WORK INSTRUCTION — Repeat the entries verbatim.

Saved data entries:
⟨

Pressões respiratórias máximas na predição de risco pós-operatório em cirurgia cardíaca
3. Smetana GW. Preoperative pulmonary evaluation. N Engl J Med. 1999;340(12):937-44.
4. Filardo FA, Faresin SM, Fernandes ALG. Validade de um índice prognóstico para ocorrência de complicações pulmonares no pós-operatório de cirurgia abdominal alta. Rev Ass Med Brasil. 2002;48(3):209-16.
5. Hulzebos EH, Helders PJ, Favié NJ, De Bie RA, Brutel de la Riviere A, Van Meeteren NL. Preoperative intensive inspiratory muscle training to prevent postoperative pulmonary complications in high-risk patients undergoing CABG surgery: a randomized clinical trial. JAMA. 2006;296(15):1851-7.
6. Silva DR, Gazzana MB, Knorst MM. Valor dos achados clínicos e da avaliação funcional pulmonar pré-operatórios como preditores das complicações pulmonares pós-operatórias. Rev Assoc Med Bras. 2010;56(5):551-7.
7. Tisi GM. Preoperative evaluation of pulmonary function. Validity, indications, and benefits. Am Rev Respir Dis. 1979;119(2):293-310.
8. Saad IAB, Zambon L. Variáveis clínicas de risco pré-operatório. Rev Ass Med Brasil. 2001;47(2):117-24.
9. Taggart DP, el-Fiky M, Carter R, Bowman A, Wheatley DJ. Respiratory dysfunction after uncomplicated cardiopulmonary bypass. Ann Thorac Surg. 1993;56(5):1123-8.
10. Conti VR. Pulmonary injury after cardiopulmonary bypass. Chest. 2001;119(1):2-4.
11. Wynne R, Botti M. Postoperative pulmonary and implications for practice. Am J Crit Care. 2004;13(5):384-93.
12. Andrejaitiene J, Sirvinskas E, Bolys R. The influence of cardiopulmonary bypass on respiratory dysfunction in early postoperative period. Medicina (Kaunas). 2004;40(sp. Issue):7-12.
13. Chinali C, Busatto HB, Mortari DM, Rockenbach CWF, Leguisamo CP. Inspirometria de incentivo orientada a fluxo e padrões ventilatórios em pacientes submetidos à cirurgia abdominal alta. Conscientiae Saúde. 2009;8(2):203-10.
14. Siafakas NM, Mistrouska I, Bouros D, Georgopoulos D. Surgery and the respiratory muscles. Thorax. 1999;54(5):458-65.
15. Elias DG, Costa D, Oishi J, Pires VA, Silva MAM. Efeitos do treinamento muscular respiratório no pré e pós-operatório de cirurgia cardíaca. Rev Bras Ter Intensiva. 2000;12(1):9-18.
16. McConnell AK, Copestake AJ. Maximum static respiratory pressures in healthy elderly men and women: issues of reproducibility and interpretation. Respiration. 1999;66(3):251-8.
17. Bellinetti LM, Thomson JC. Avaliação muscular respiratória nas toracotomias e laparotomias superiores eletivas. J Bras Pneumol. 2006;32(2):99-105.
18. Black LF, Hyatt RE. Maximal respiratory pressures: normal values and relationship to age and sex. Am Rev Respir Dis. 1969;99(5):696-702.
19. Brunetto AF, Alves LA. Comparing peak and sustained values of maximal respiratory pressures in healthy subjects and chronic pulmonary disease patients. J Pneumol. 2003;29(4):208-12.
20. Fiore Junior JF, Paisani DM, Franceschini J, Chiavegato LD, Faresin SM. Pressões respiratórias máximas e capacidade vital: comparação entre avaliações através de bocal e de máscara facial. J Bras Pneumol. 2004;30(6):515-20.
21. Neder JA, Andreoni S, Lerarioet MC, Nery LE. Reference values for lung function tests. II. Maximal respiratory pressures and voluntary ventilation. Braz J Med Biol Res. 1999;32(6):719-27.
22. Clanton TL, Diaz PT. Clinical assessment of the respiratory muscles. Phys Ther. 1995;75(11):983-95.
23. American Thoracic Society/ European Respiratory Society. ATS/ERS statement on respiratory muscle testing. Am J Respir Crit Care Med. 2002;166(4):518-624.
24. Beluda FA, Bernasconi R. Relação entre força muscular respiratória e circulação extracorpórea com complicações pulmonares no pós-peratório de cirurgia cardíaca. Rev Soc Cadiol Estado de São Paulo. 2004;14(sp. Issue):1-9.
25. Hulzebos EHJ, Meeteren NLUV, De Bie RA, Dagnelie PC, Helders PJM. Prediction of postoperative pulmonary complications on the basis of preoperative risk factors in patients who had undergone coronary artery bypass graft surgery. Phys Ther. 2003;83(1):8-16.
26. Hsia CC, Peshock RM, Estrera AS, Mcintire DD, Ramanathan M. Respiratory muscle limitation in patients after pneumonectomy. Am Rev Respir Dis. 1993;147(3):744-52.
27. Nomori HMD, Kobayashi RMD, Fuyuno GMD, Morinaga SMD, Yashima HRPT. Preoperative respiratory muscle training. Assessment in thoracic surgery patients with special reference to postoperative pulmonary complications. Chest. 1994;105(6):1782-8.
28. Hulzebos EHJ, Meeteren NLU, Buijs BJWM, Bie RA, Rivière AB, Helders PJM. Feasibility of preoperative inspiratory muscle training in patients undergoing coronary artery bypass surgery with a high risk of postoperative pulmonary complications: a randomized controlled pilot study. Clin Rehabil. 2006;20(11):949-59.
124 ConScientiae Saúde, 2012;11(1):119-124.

⟩

RESULT FOR THIS TASK —
Pressões respiratórias máximas na predição de risco pós-operatório em cirurgia cardíaca
3. Smetana GW. Preoperative pulmonary evaluation. N Engl J Med. 1999;340(12):937-44.
4. Filardo FA, Faresin SM, Fernandes ALG. Validade de um índice prognóstico para ocorrência de complicações pulmonares no pós-operatório de cirurgia abdominal alta. Rev Ass Med Brasil. 2002;48(3):209-16.
5. Hulzebos EH, Helders PJ, Favié NJ, De Bie RA, Brutel de la Riviere A, Van Meeteren NL. Preoperative intensive inspiratory muscle training to prevent postoperative pulmonary complications in high-risk patients undergoing CABG surgery: a randomized clinical trial. JAMA. 2006;296(15):1851-7.
6. Silva DR, Gazzana MB, Knorst MM. Valor dos achados clínicos e da avaliação funcional pulmonar pré-operatórios como preditores das complicações pulmonares pós-operatórias. Rev Assoc Med Bras. 2010;56(5):551-7.
7. Tisi GM. Preoperative evaluation of pulmonary function. Validity, indications, and benefits. Am Rev Respir Dis. 1979;119(2):293-310.
8. Saad IAB, Zambon L. Variáveis clínicas de risco pré-operatório. Rev Ass Med Brasil. 2001;47(2):117-24.
9. Taggart DP, el-Fiky M, Carter R, Bowman A, Wheatley DJ. Respiratory dysfunction after uncomplicated cardiopulmonary bypass. Ann Thorac Surg. 1993;56(5):1123-8.
10. Conti VR. Pulmonary injury after cardiopulmonary bypass. Chest. 2001;119(1):2-4.
11. Wynne R, Botti M. Postoperative pulmonary and implications for practice. Am J Crit Care. 2004;13(5):384-93.
12. Andrejaitiene J, Sirvinskas E, Bolys R. The influence of cardiopulmonary bypass on respiratory dysfunction in early postoperative period. Medicina (Kaunas). 2004;40(sp. Issue):7-12.
13. Chinali C, Busatto HB, Mortari DM, Rockenbach CWF, Leguisamo CP. Inspirometria de incentivo orientada a fluxo e padrões ventilatórios em pacientes submetidos à cirurgia abdominal alta. Conscientiae Saúde. 2009;8(2):203-10.
14. Siafakas NM, Mistrouska I, Bouros D, Georgopoulos D. Surgery and the respiratory muscles. Thorax. 1999;54(5):458-65.
15. Elias DG, Costa D, Oishi J, Pires VA, Silva MAM. Efeitos do treinamento muscular respiratório no pré e pós-operatório de cirurgia cardíaca. Rev Bras Ter Intensiva. 2000;12(1):9-18.
16. McConnell AK, Copestake AJ. Maximum static respiratory pressures in healthy elderly men and women: issues of reproducibility and interpretation. Respiration. 1999;66(3):251-8.
17. Bellinetti LM, Thomson JC. Avaliação muscular respiratória nas toracotomias e laparotomias superiores eletivas. J Bras Pneumol. 2006;32(2):99-105.
18. Black LF, Hyatt RE. Maximal respiratory pressures: normal values and relationship to age and sex. Am Rev Respir Dis. 1969;99(5):696-702.
19. Brunetto AF, Alves LA. Comparing peak and sustained values of maximal respiratory pressures in healthy subjects and chronic pulmonary disease patients. J Pneumol. 2003;29(4):208-12.
20. Fiore Junior JF, Paisani DM, Franceschini J, Chiavegato LD, Faresin SM. Pressões respiratórias máximas e capacidade vital: comparação entre avaliações através de bocal e de máscara facial. J Bras Pneumol. 2004;30(6):515-20.
21. Neder JA, Andreoni S, Lerarioet MC, Nery LE. Reference values for lung function tests. II. Maximal respiratory pressures and voluntary ventilation. Braz J Med Biol Res. 1999;32(6):719-27.
22. Clanton TL, Diaz PT. Clinical assessment of the respiratory muscles. Phys Ther. 1995;75(11):983-95.
23. American Thoracic Society/ European Respiratory Society. ATS/ERS statement on respiratory muscle testing. Am J Respir Crit Care Med. 2002;166(4):518-624.
24. Beluda FA, Bernasconi R. Relação entre força muscular respiratória e circulação extracorpórea com complicações pulmonares no pós-peratório de cirurgia cardíaca. Rev Soc Cadiol Estado de São Paulo. 2004;14(sp. Issue):1-9.
25. Hulzebos EHJ, Meeteren NLUV, De Bie RA, Dagnelie PC, Helders PJM. Prediction of postoperative pulmonary complications on the basis of preoperative risk factors in patients who had undergone coronary artery bypass graft surgery. Phys Ther. 2003;83(1):8-16.
26. Hsia CC, Peshock RM, Estrera AS, Mcintire DD, Ramanathan M. Respiratory muscle limitation in patients after pneumonectomy. Am Rev Respir Dis. 1993;147(3):744-52.
27. Nomori HMD, Kobayashi RMD, Fuyuno GMD, Morinaga SMD, Yashima HRPT. Preoperative respiratory muscle training. Assessment in thoracic surgery patients with special reference to postoperative pulmonary complications. Chest. 1994;105(6):1782-8.
28. Hulzebos EHJ, Meeteren NLU, Buijs BJWM, Bie RA, Rivière AB, Helders PJM. Feasibility of preoperative inspiratory muscle training in patients undergoing coronary artery bypass surgery with a high risk of postoperative pulmonary complications: a randomized controlled pilot study. Clin Rehabil. 2006;20(11):949-59.
124 ConScientiae Saúde, 2012;11(1):119-124.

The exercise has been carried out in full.